# Parkerized vs. Blued?



## Dynamik1

Whats the difference - the finishes appear very similar.


----------



## kev74

http://en.wikipedia.org/wiki/Parkerizing

http://en.wikipedia.org/wiki/Bluing_(steel)


----------



## Dynamik1

Hey Kev,
Thanks for the links - that Wikipedia site looks nifty - I bet people from all over the world will end up hearing about it! 

Now, does anyone have experience with one over the other? Is the appearance distinguishable side-by-side? It would seem that Parkerizing is more durable -has that been anyone's experience? And finally, if the same model of handgun were offered in blue or parkerized with a $20 price differential for parkerizing, is it worth it?

Data appreciated, but opinions and personal experience desired.


----------



## Steve M1911A1

Parkerizing resists rust and abrasion better, but looks ugly.
Bluing rusts pretty easily, but a good blue job is utterly gorgeous.


----------



## Baldy

I am with Steve on this. I have carried blued pistols most all my life and other than a little holster wear they have always looked good. Take care of your blued pistols and they will look good and take care of you.:smt033


----------



## DevilsJohnson

+2 on the Blue

I've seen some that just look too goof to shoot..then I slap myself and get some ammo:smt082

I've done a little Parkerizing bu It really want to get the stuff to blue. It just looks better.


----------



## Ram Rod

+1 for parkerized. Compared to blue, it makes more tactical sense. Non reflective and better protection from the elements. Usually greenish or greyish finish. I prefer shotguns with parkerized finish as opposed to any other finish. Only other firearms I've had with parkerized finishes were 1911 pistols.


----------



## DevilsJohnson

No question the park'd finish is more protective. i just love the blued guns..Old fashioned I guess


----------



## Steve M1911A1

Baldy said:


> I am with Steve on this. I have carried blued pistols most all my life and other than a little holster wear they have always looked good.

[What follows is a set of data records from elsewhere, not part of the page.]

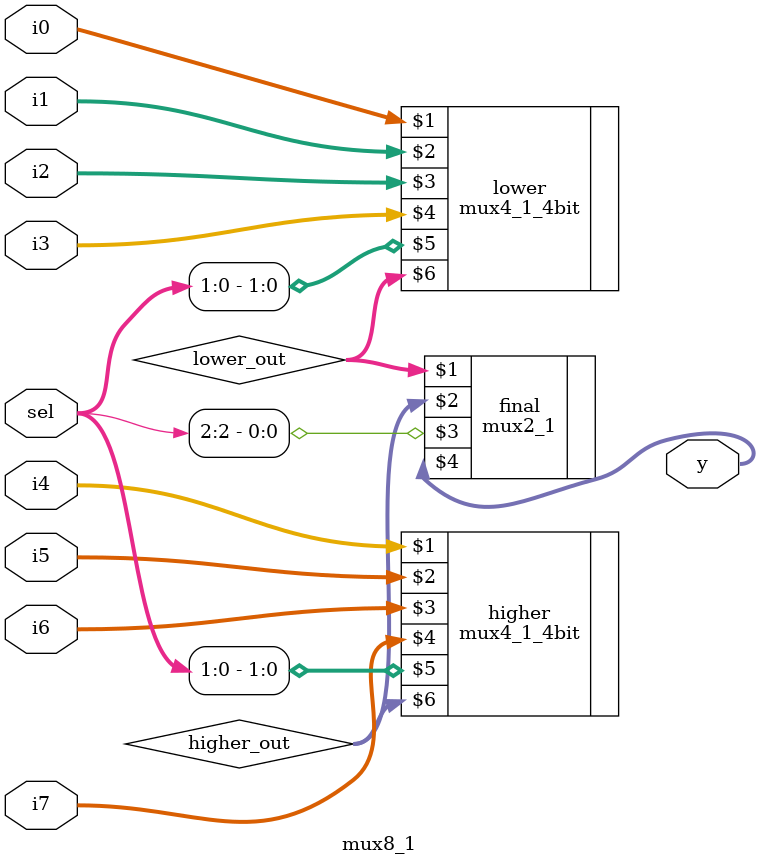
<source format=v>
`timescale 1ns / 1ps
module mux8_1(
    input [3:0] i0,
    input [3:0] i1,
    input [3:0] i2,
    input [3:0] i3,
    input [3:0] i4,
    input [3:0] i5,
    input [3:0] i6,
    input [3:0] i7,
    output [3:0] y,
    input [2:0] sel
    );
	 
	 wire [3:0] higher_out;
	 wire [3:0] lower_out;
	 
	 mux4_1_4bit higher(i4, i5, i6, i7, sel[1:0], higher_out);
	 mux4_1_4bit lower(i0, i1, i2, i3, sel[1:0], lower_out);
	 mux2_1 final(lower_out, higher_out, sel[2], y);

endmodule

</source>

Take care of your blued pistols and they will look good and take care of you.:smt033


To me, if the blue is a little holster-worn, it adds character and interest to the gun...and maybe beauty, too.


----------



## Baldy

Steve M1911A1 said:


> To me, if the blue is a little holster-worn, it adds character and interest to the gun...and maybe beauty, too.


That's the same way I feel Steve. These young'ins of today have to have it Tac-ti-cool or something like that. If you want a desert sand or forest green pistol with Tiger stripping, I guess you can get the paint at Wal-Mart. :anim_lol:

I have hunted in all weather conditions with blued guns and never had any problems with rust. It's all in how you take care of your rifle. :watching:


----------



## DevilsJohnson

Baldy said:


> 4Tac-ti-cool


:anim_lol::anim_lol:


----------



## Thallas

> Tac-ti-cool


~laughs~ Definatly two big glocks up for that one. A new word for the week!


----------